— Task —
Pick out each line below that contains the word "order", and copy those lines.

Provided records: Begin

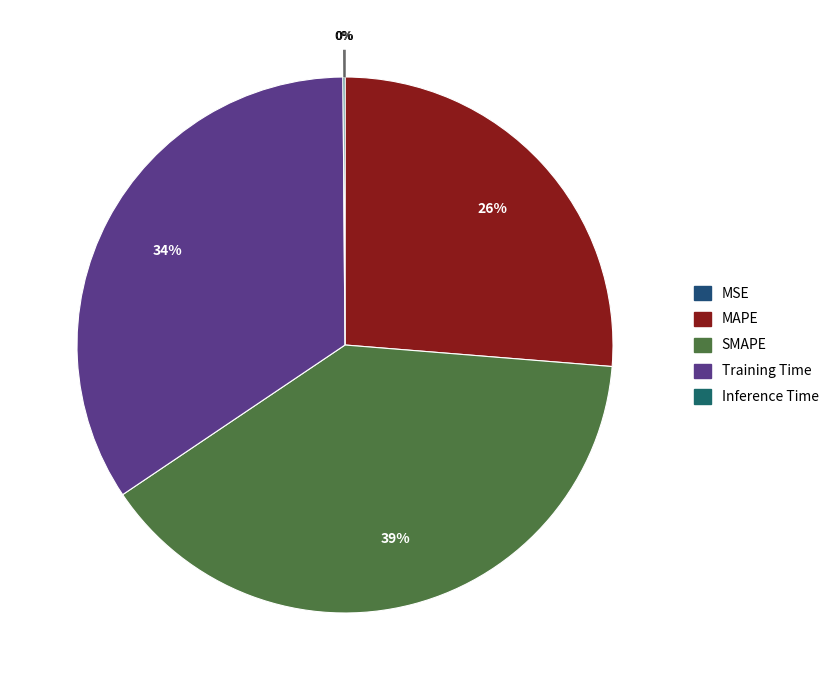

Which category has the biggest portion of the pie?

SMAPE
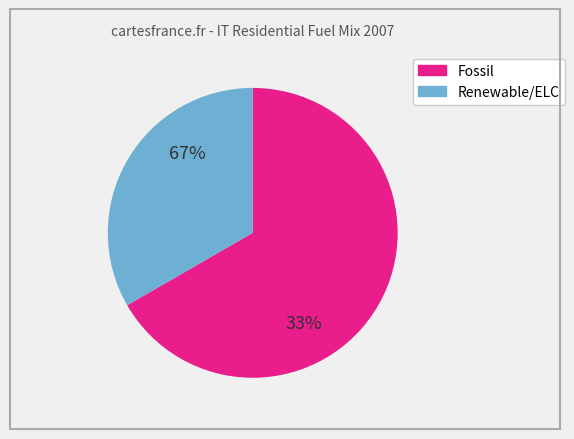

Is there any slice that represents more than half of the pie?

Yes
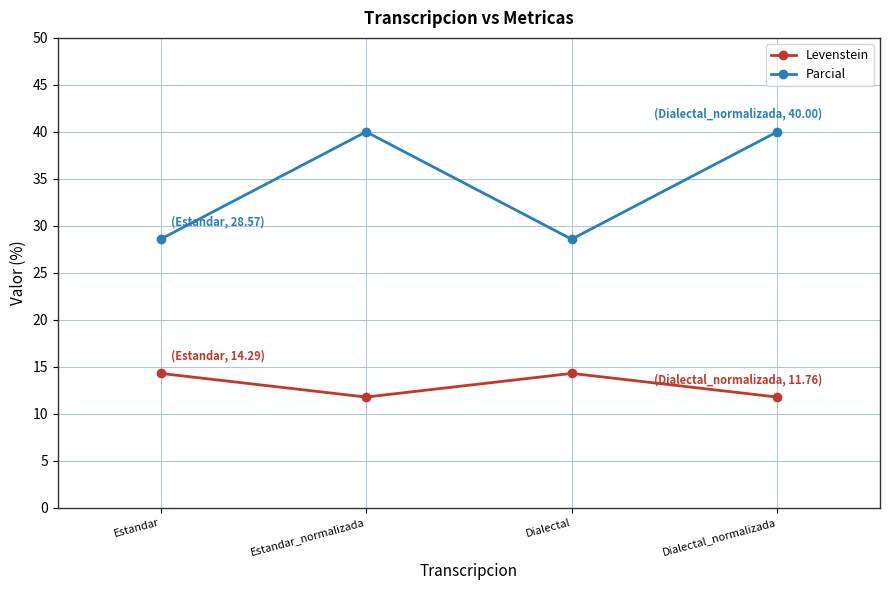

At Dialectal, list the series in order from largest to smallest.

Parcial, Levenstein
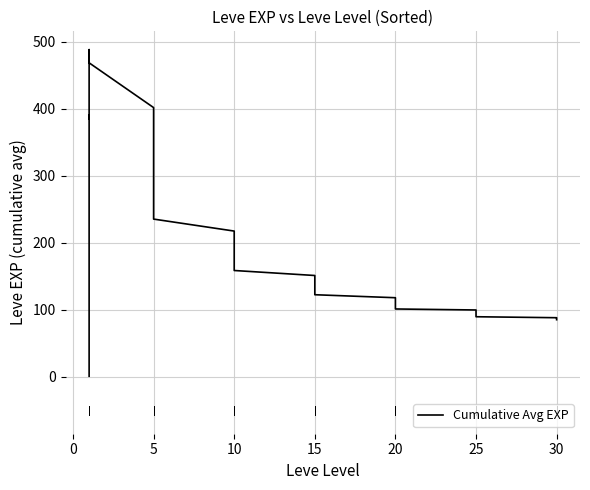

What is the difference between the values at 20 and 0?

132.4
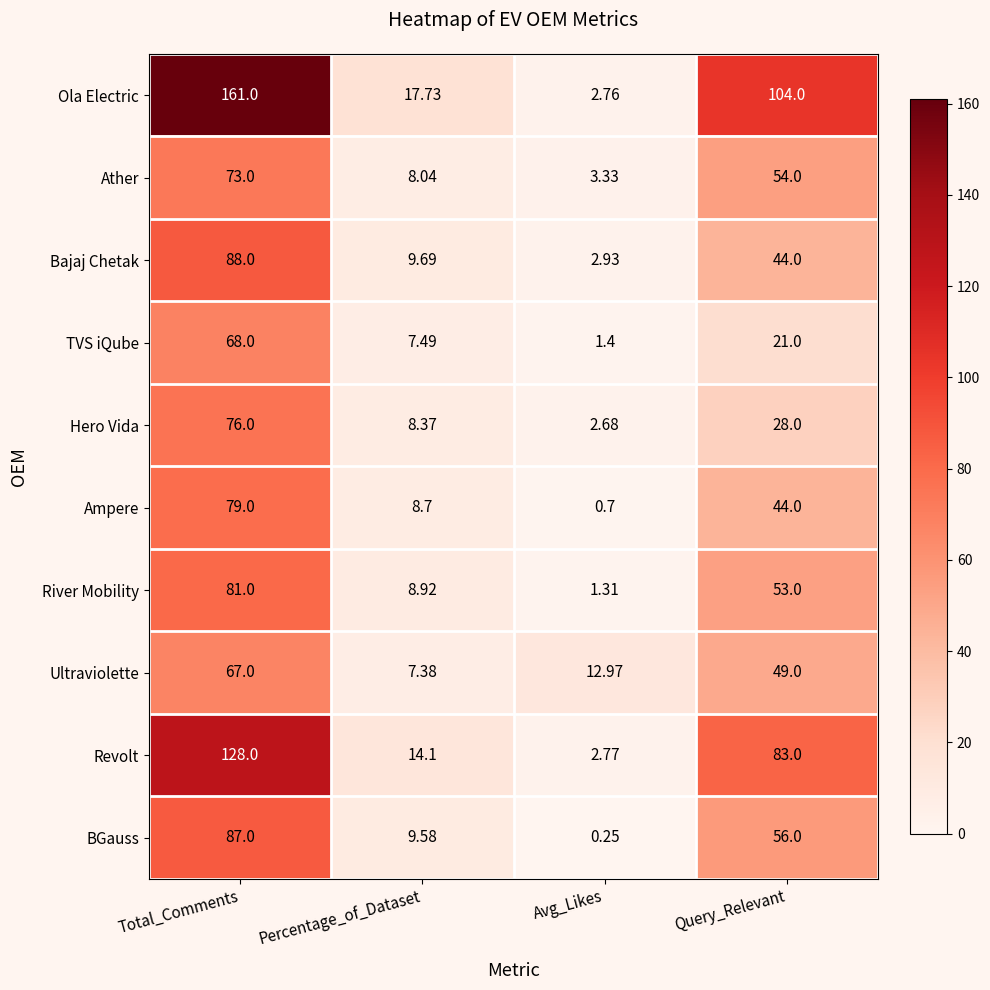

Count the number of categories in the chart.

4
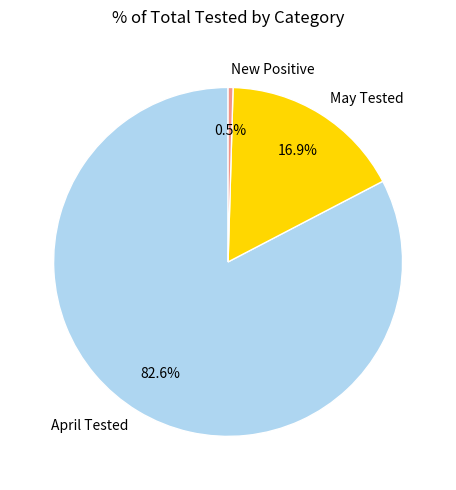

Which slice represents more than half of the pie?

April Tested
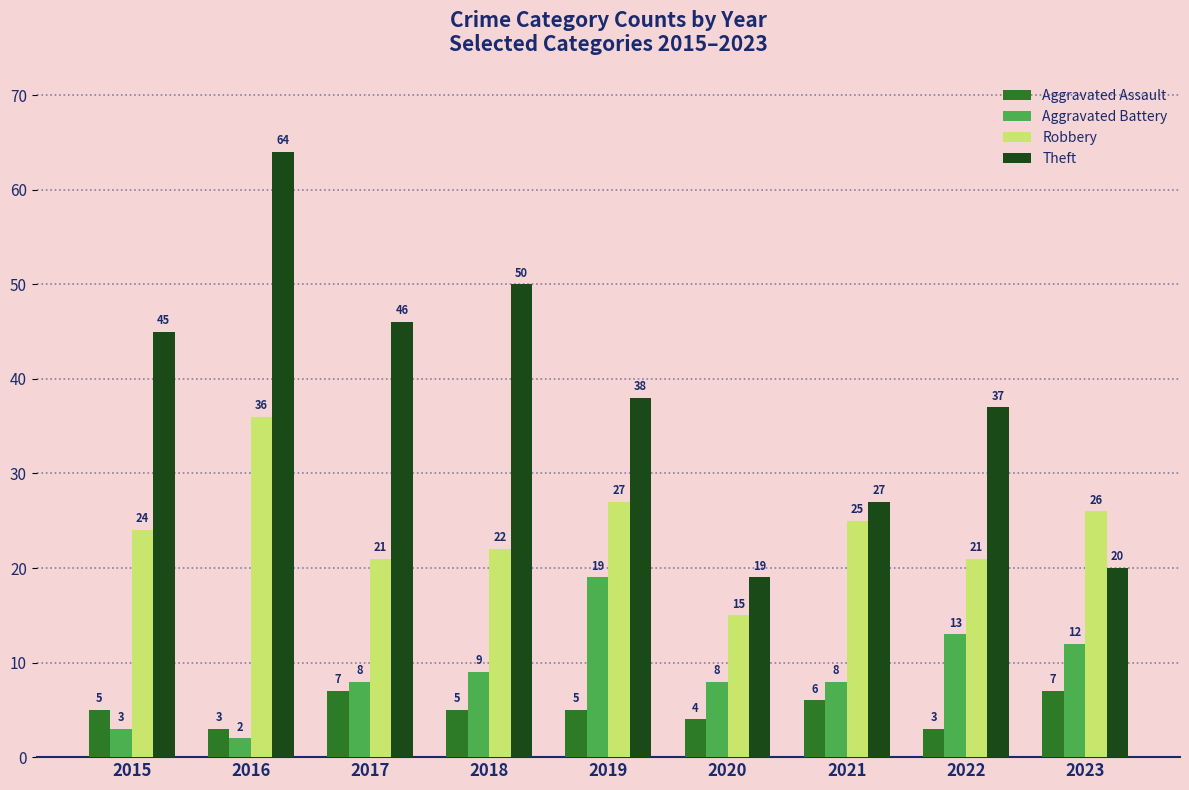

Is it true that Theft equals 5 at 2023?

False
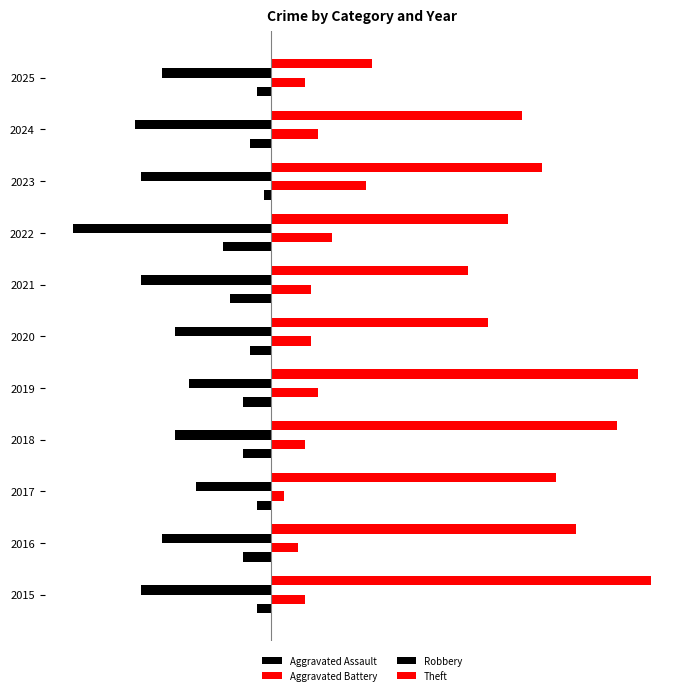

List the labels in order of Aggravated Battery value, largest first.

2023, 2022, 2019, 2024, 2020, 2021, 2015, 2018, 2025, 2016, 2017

Provided records: End
Provided records: Begin

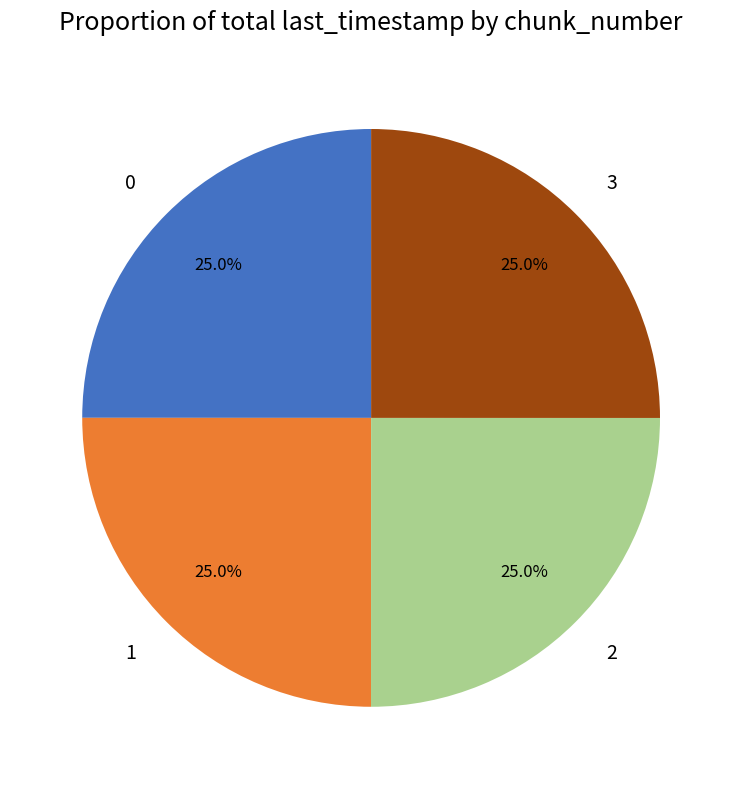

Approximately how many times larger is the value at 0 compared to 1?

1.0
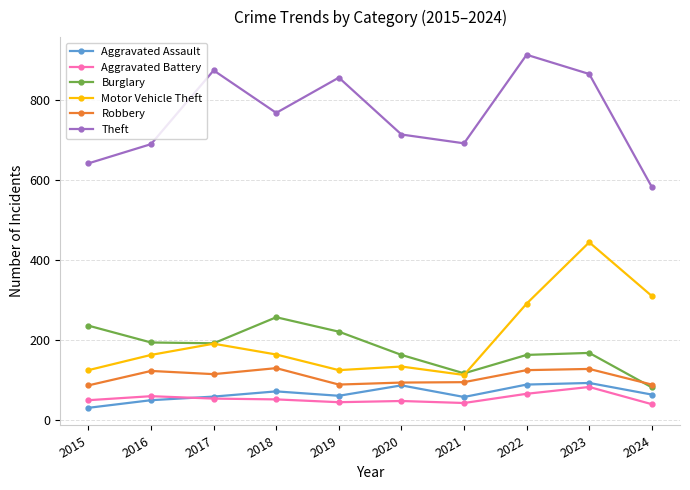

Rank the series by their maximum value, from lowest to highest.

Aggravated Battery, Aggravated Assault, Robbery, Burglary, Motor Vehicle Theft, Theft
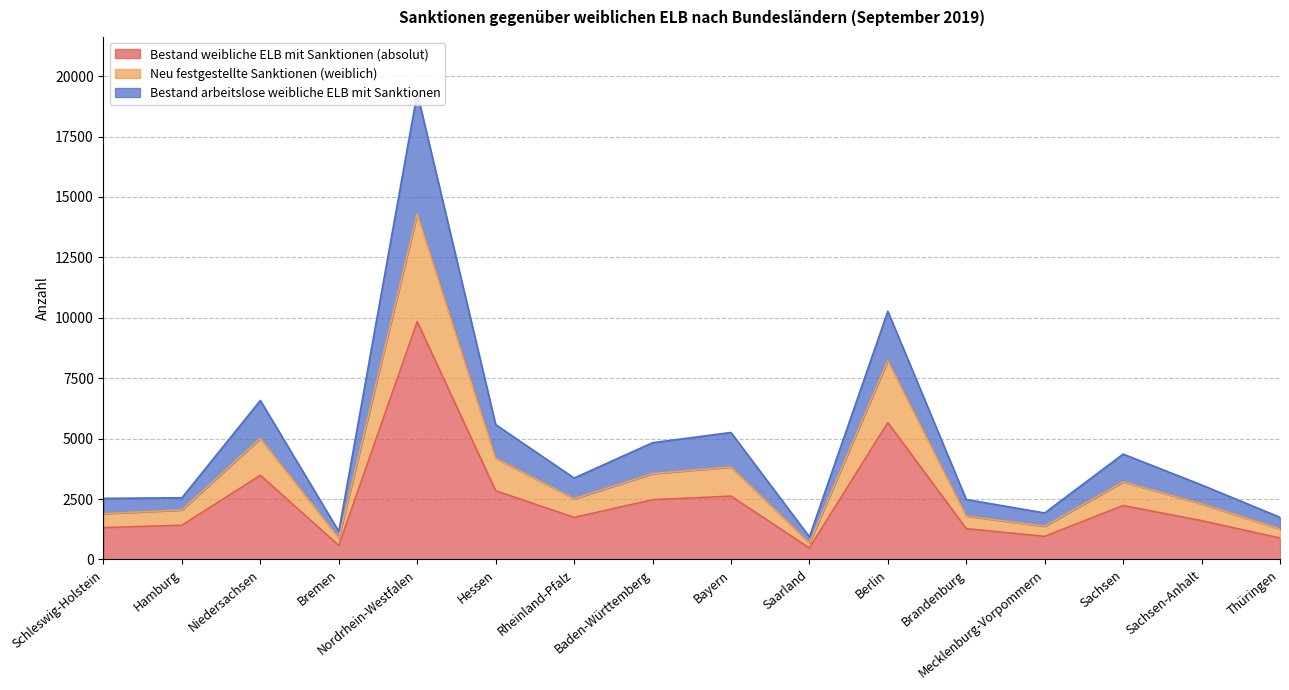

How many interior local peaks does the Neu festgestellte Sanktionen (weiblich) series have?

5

Provided records: End
Provided records: Begin

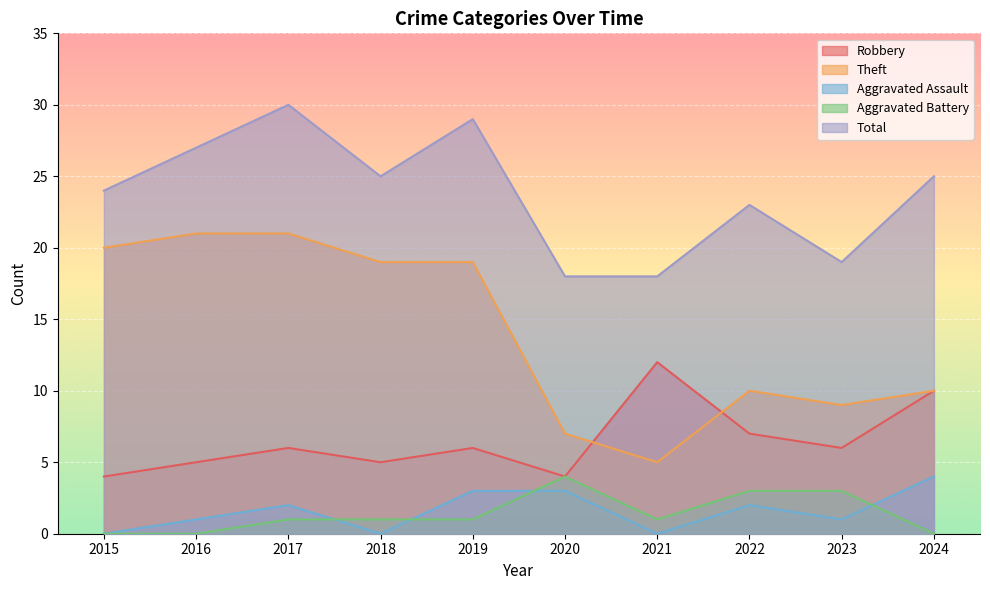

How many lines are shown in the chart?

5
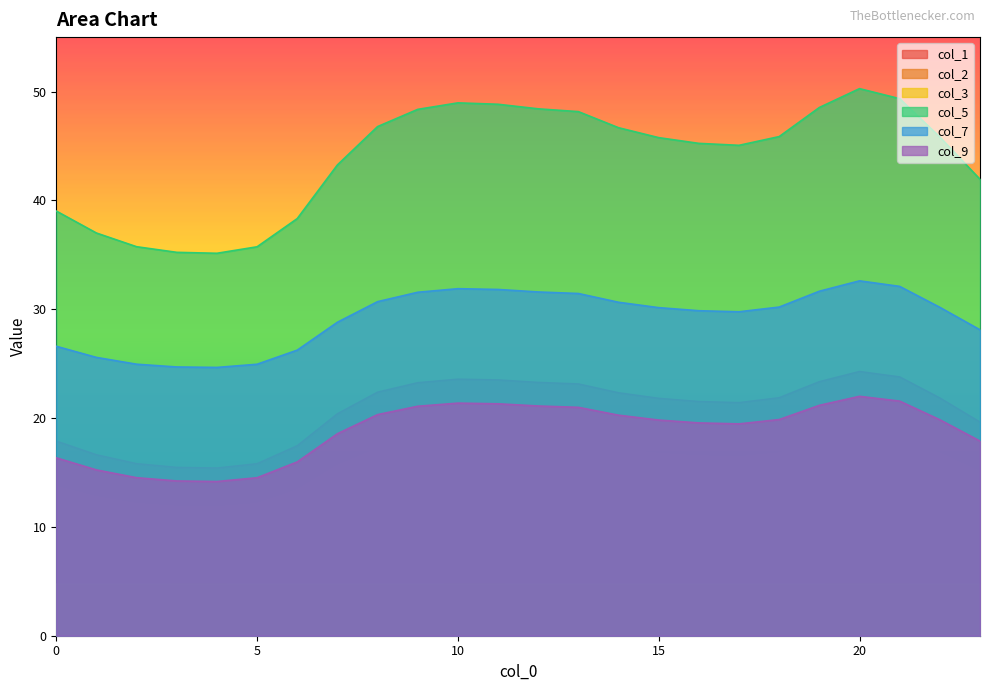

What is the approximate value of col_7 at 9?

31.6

Provided records: End

— Task answer —
At Dialectal, list the series in order from largest to smallest.
List the labels in order of Aggravated Battery value, largest first.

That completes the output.